Upload & Sell: Off
| p.3 #20 · How slow is 4FPS on the D800? |
You know, it's really too bad Canon, Nikon, et al., aren't very interested in providing customization options. It should be extraordinarily simple to design a body with user-upgradable flash memory for the buffer. Similarly, it would be terrific to have a user-swappable memory card module so I could use dual CF cards in my D800 and D4, instead of the brain-dead options they gave me. But I digress.
Actually, customization on fairly small consumer electronics like this is pretty complex. There are a whole lot of factors to consider.

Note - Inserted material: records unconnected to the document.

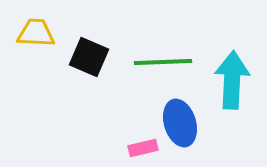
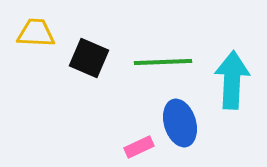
black square: moved 1 px down
pink rectangle: moved 4 px left, 1 px up; rotated 12 degrees counterclockwise
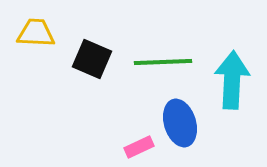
black square: moved 3 px right, 1 px down
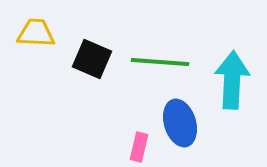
green line: moved 3 px left; rotated 6 degrees clockwise
pink rectangle: rotated 52 degrees counterclockwise
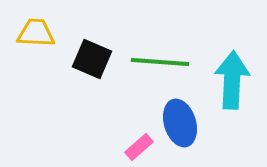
pink rectangle: rotated 36 degrees clockwise
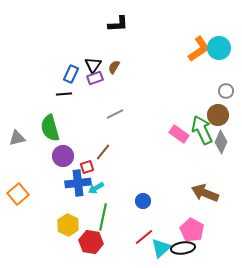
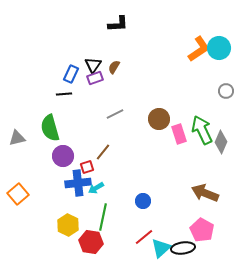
brown circle: moved 59 px left, 4 px down
pink rectangle: rotated 36 degrees clockwise
pink pentagon: moved 10 px right
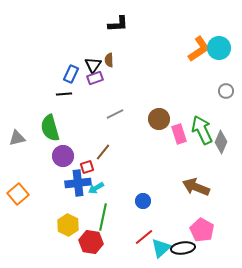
brown semicircle: moved 5 px left, 7 px up; rotated 32 degrees counterclockwise
brown arrow: moved 9 px left, 6 px up
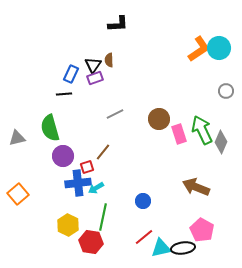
cyan triangle: rotated 30 degrees clockwise
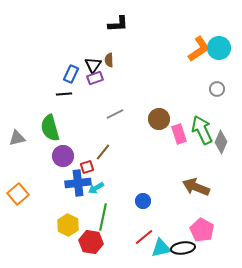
gray circle: moved 9 px left, 2 px up
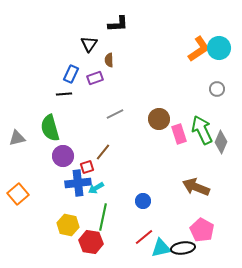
black triangle: moved 4 px left, 21 px up
yellow hexagon: rotated 15 degrees counterclockwise
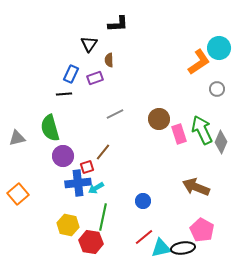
orange L-shape: moved 13 px down
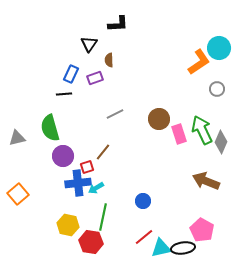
brown arrow: moved 10 px right, 6 px up
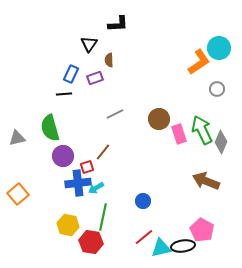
black ellipse: moved 2 px up
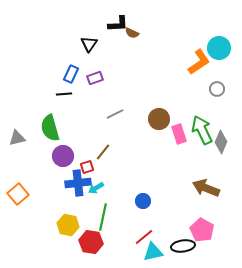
brown semicircle: moved 23 px right, 27 px up; rotated 64 degrees counterclockwise
brown arrow: moved 7 px down
cyan triangle: moved 8 px left, 4 px down
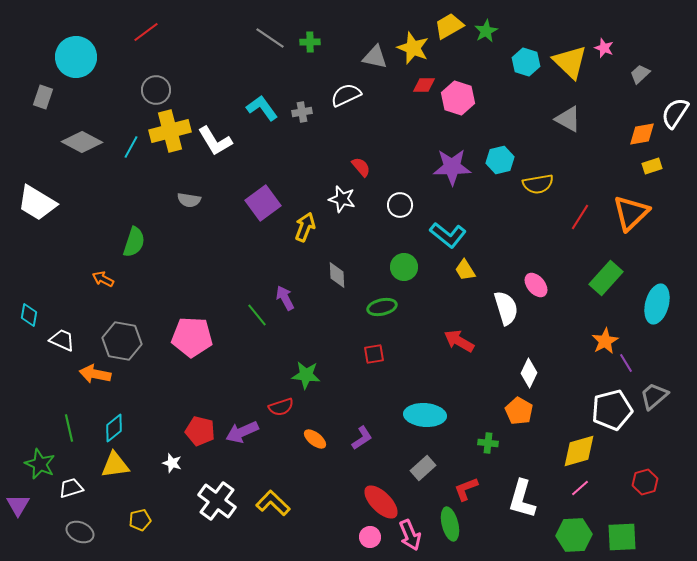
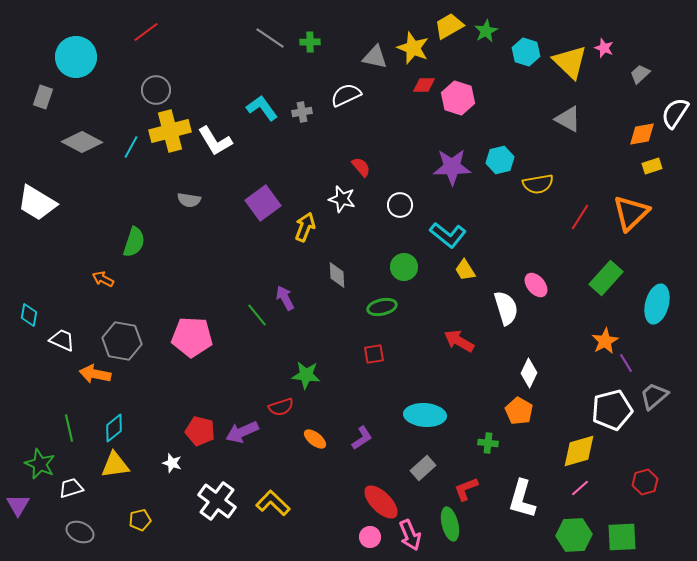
cyan hexagon at (526, 62): moved 10 px up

Just to name a few: swappable modules inevitably increase the size overall item; it's much more expensive to build, especially when you consider that it reduces the bulk ordering options that the manufacturer has (e.g. they can't order ten million of one size buffer memory chips); it vastly complicates the stocking and inventorying with additional saleable part numbers (again, increasing cost); it substantially complicates the testing process since they have potentially dozens of configurations to test (again, increasing cost); it adds additional points of failure.
It's not impossible, of course, but unless you've held a job in the electronics manufacturing industry and seen how the supply chain works, how the test teams build requirements and test cases, how the design teams iterate, it's hard to appreciate just how much goes into making something customizable.
Computers are a little easier in this realm because you have agreed-upon standards to build to, but even there: look what happens when you try to shrink things. Apple and the Ultrabook manufacturers are soldering parts to motherboards, using non-standard connectors, even having fixed configurations of otherwise-changeable parts, like memory, so they can pack electronics into a tight space.
I just think customization would increase cost so much as to not be worth it.